11 novembre

commémoration du 11 novembre

Images d'un film amateur tourné à Chantonnay le 11 novembre 1930 (extraites du DVD réalisé par la Cinémathèque et les Archives de la Vendée) 

Armistice de 1918

En août 1914, c’est du simple fait des obligations liées aux alliances défensives, que les plus grandes puissances européennes entrent en guerre. Quatre années plus tard enfin, deux délégations, allemande et franco-britannique, signent un armistice. Cet accord met fin à un conflit qui a vu s’affronter une grande partie des pays européens et leurs colonies, auxquels se sont progressivement joints le Japon, l’Empire ottoman et les États-Unis. Les pertes humaines et les dégâts matériels de cette première guerre mondiale dépassent ceux de tous les conflits précédents. L’annonce d’un armistice est donc accueillie partout avec soulagement et émotion. 

Les positions immobilisées dans les tranchées manifestent longtemps l’équilibre des forces, tandis que l’intransigeance des buts de guerre n’offre aucune perspective. À partir de juillet 1918 seulement, l’Allemagne est en proie à des défaites militaires qui viennent accentuer de multiples difficultés intérieures (économie asphyxiée par le blocus naval, révolte des marins à Kiel, mouvements socialistes, abdication de l’empereur) et extérieures (effondrement de ses alliés bulgares, autrichiens et turcs). Le 4 octobre, son gouvernement approche les Alliés, qui se partagent entre partisans d’une simple évacuation des territoires occupés et ceux qui ne veulent qu’une capitulation sans condition.
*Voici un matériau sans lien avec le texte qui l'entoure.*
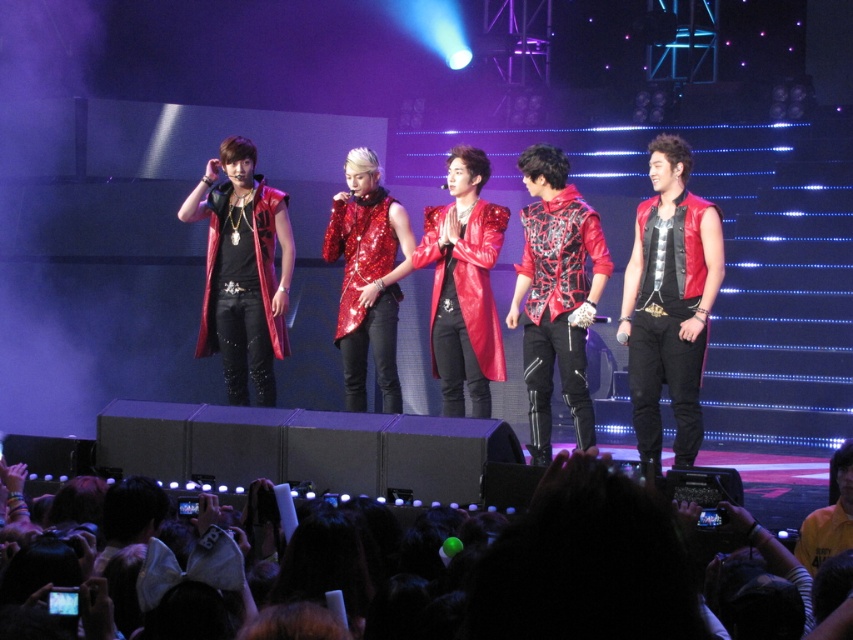
Question: Does shiny red vest at right have a greater width compared to black fabric crowd at lower center?

Choices:
 (A) no
 (B) yes

Answer: (B)

Question: Does shiny red vest at right lie behind black fabric crowd at lower center?

Choices:
 (A) yes
 (B) no

Answer: (A)

Question: Is the position of shiny red vest at right more distant than that of black fabric crowd at lower center?

Choices:
 (A) no
 (B) yes

Answer: (B)

Question: Which point is farther from the camera taking this photo?

Choices:
 (A) (757, 538)
 (B) (718, 269)

Answer: (B)

Question: Among these points, which one is nearest to the camera?

Choices:
 (A) (666, 376)
 (B) (247, 600)

Answer: (B)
Une rencontre est finalement organisée le 8 novembre près de Compiègne, dans un wagon situé dans une clairière à Rethondes, entre des plénipotentiaires allemands, menés par le secrétaire d’État Erzberger, et une délégation alliée composée des généraux français, Foch et Weygand, et des amiraux anglais, Weymiss et Hope. Malgré des clauses très dures à l’encontre de l’Allemagne, cette dernière accepte l’accord permettant l’arrêt des combats dans l’attente d’un traité de paix. L’armistice est signé le 11 novembre tôt le matin et entre en vigueur à 11 heures. 
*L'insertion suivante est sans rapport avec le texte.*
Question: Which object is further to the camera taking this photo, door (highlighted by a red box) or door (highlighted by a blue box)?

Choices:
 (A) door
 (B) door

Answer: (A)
Parmi les termes de l’armistice, qui seront repris et développés dans le traité de Versailles le 28 juin 1919, figurent l’évacuation des territoires alliés de l’Ouest et de l’Alsace-Lorraine (perdue par la France à l’issue de la guerre de 1870), la réparation des dommages de guerre et l’occupation de la rive gauche du Rhin. En Allemagne, s’est répandue l’idée d’un coup de poignard dans le dos : le territoire était resté inviolé et l’armée n’avait pas été vaincue. La rigueur du traité fragilisa la jeune République qui l’avait signé. Le IIIe Reich, qui lui succéda, se nourrira du désir de revanche. Au cours du second conflit mondial, le 22 juin 1940, un nouvel armistice sera signé à Rethondes-même, en défaveur de la France cette fois-ci. 

Fête nationale depuis la loi du 24 octobre 1922, la journée du 11 novembre reste avant tout dédiée au souvenir des disparus, dont les noms chargent les monuments aux morts érigés dans toutes les communes françaises. Depuis le 11 novembre 1920, le plus célèbre de ces lieux de commémoration est la très symbolique tombe du soldat inconnu, située sous l’Arc de Triomphe, dans laquelle repose le corps d’un soldat français non identifié, représentant tous les soldats morts au cours de la Grande Guerre. 

Depuis la loi du 28 février 2012, le 11 novembre est devenu la journée de commémoration de tous les morts pour la France, non seulement pendant la Grande Guerre mais également lors de tous les autres conflits dans lesquels la France s'est engagée. Cependant, et comme le précise la loi, ce nouvel hommage ne se substitue pas aux autres commémorations nationales.